Application Manager for Intune integrates into the Customer’s Microsoft Intune management system. The integration is done through the Recast Azure AD Connector and Application Manager for Intune Azure AD Application background applications, and Application Manager background services.
The Intune management system deploys the desired applications onto those workstations that are members of both Intune and the Azure AD groups, configured in Intune as the deployments’ target.
Recast Software is not responsible for the Intune environment’s operation. Instead, it’s the customer’s responsibility to take care of the environment's operation, other related services, and deployment of any necessary background applications.
Background Applications
Recast Azure AD Connector
Application Manager Portal, where you manage Application Manager for Intune, requires access to the customer’s Azure tenant to be able to read the Azure AD users, devices, and groups that are used to target deployments. Recast Azure AD Connector is an Azure AD registered application that needs the customer’s Azure AD administrator’s (Global Admin’s) consent to access the customer’s Azure AD tenant.
Recast Azure AD Connector requires the following permissions to the Customer’s tenant:
API name | Permissions | Type | Granted through |
---|---|---|---|
Microsoft Graph | Read directory data | Application | Admin consent |
Windows Azure Active Directory | Sign in and read user profile | Delegated | Admin consent or User consent |
Before allowing the Customer User to link a new Azure AD tenant, the Recast Portal uses Recast Azure AD Connector to verify the Customer User’s permission for the action.
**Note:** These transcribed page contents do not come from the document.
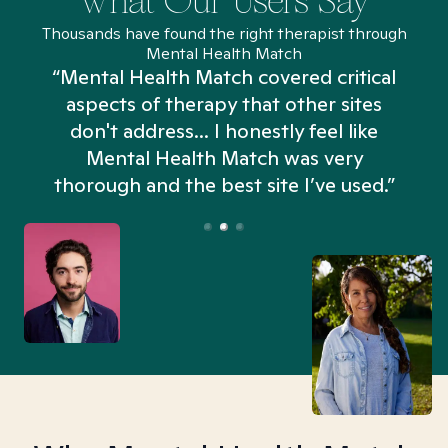
What Our Users Say
Thousands have found the right therapist through
Mental Health Match
“Mental Health Match covered critical
aspects of therapy that other sites
don't address... I honestly feel like
n
Mental Health Match was very
thorough and the best site I’ve used.”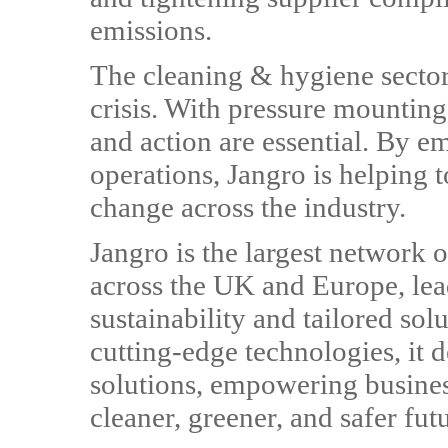
emissions.
The cleaning & hygiene sector p
crisis. With pressure mounting
and action are essential. By em
operations, Jangro is helping t
change across the industry.
Jangro is the largest network o
across the UK and Europe, lea
sustainability and tailored sol
cutting-edge technologies, it d
solutions, empowering busines
cleaner, greener, and safer fut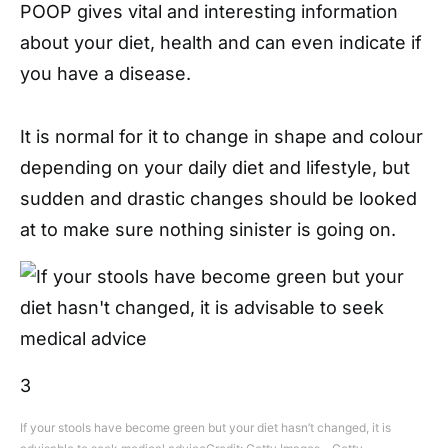
POOP gives vital and interesting information
about your diet, health and can even indicate if
you have a disease.
It is normal for it to change in shape and colour
depending on your daily diet and lifestyle, but
sudden and drastic changes should be looked
at to make sure nothing sinister is going on.
3
If your stools have become green but your diet hasn’t changed, it is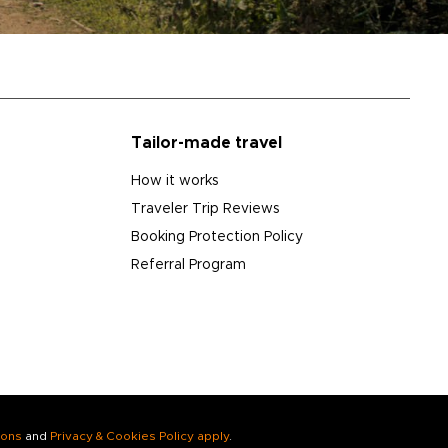
Tailor-made travel
How it works
Traveler Trip Reviews
Booking Protection Policy
Referral Program
ions
and
Privacy & Cookies Policy apply
.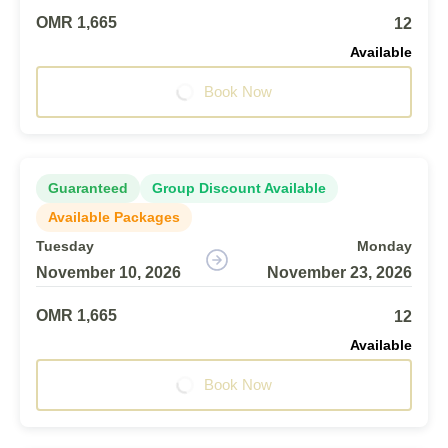
OMR 1,665
12
Available
Book Now
Guaranteed
Group Discount Available
Available Packages
Tuesday
Monday
November 10, 2026
November 23, 2026
OMR 1,665
12
Available
Book Now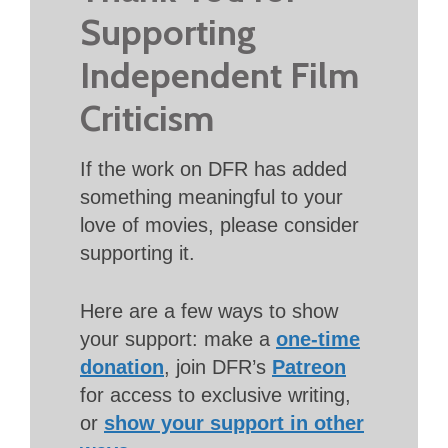
Supporting
Independent Film
Criticism
If the work on DFR has added
something meaningful to your
love of movies, please consider
supporting it.
Here are a few ways to show
your support: make a
one-time
donation
, join DFR’s
Patreon
for access to exclusive writing,
or
show your support in other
Verification requires one of the following permissions from the Customer User, signed into Recast Portal:
- Global Admin role in the linked Azure AD tenant
- Added as a member in the Recast Azure AD Connector enterprise application in the linked Azure AD tenant
If the Customer User who is linking the new Azure AD tenant does not have the Global Admin role, the Customer User first needs a permission from the Global Admin, who then needs to add the Customer User as a member to the consented Recast Azure AD Connector enterprise application.
Recast Azure AD Connector registered application is used only by the Azure Functions which are protected by Azure AD authentication. Only a ‘Recast Portal’ Azure AD registered application can access the functions. The Recast Portal application can be accessed only by Azure AD authenticated Customers.
Application Manager for Intune Permissions
The automation that creates Intune applications and deployments needs access to both the Customer’s Azure tenant, for verifying consent, and to Intune, for managing applications. Application Manager for Intune is an Azure AD registered application that needs the Customer’s Azure AD administrator’s (Global Admin’s) consent to access the Customer’s Azure AD tenant and Intune.
Application Manager for Intune requires the following permissions to the Customer’s tenant:
API name | Permissions | Type | Granted through |
---|---|---|---|
Microsoft Graph | Read and write Microsoft Intune applications | Application | Admin consent |
Microsoft Graph | Read Microsoft Intune devices | Application | Admin consent |
Microsoft Graph | Read organization’s information | Application | Admin consent |
Windows Azure Active Directory | Sign in and read user profile | Delegated | Admin consent or User consent |
If the Customer User who is implementing Application Manager for Intune does not have the Global Admin role, the Customer User first needs permission from the Global Admin, who then needs to add the Customer User as a member to the AM for Intune enterprise application.
The Application Manager for Intune registered application is used only by the Azure Functions and Azure Automation runbook, where Azure Functions are protected by Azure AD authentication. Only a ‘Recast Portal’ Azure AD registered application can access the functions. The Portal application can be accessed only by Azure AD authenticated Customers. Azure Automation runbook is only accessible by the Provider's authorized development and support personnel.